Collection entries

□ □ □

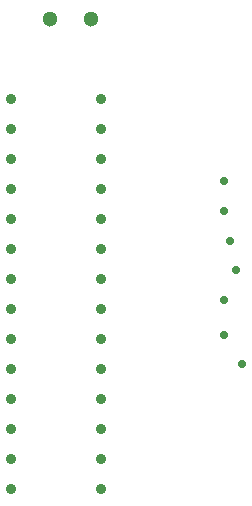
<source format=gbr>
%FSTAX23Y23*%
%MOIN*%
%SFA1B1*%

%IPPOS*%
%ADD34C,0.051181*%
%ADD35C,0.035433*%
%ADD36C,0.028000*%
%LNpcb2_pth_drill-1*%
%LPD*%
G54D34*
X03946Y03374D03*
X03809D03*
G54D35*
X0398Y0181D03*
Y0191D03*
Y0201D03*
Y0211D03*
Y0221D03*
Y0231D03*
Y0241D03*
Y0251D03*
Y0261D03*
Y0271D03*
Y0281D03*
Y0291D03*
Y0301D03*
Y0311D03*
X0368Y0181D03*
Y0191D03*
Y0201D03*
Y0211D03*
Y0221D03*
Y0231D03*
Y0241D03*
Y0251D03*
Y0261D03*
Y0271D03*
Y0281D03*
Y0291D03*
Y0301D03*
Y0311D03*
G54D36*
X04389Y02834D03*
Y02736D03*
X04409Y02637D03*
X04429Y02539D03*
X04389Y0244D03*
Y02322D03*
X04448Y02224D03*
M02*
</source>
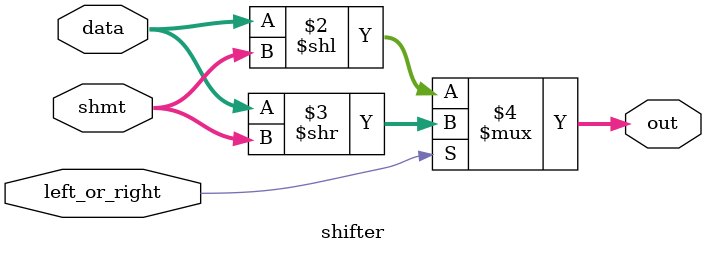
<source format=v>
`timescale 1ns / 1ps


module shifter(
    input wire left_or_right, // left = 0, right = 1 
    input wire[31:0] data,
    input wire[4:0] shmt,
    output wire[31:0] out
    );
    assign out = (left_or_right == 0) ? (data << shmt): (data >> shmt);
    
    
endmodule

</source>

□ □ □

■ **Instruction**
Find the word "shmt" in the records, and report each line that has it.

■ **Response to the task**
    input wire[4:0] shmt,
    assign out = (left_or_right == 0) ? (data << shmt): (data >> shmt);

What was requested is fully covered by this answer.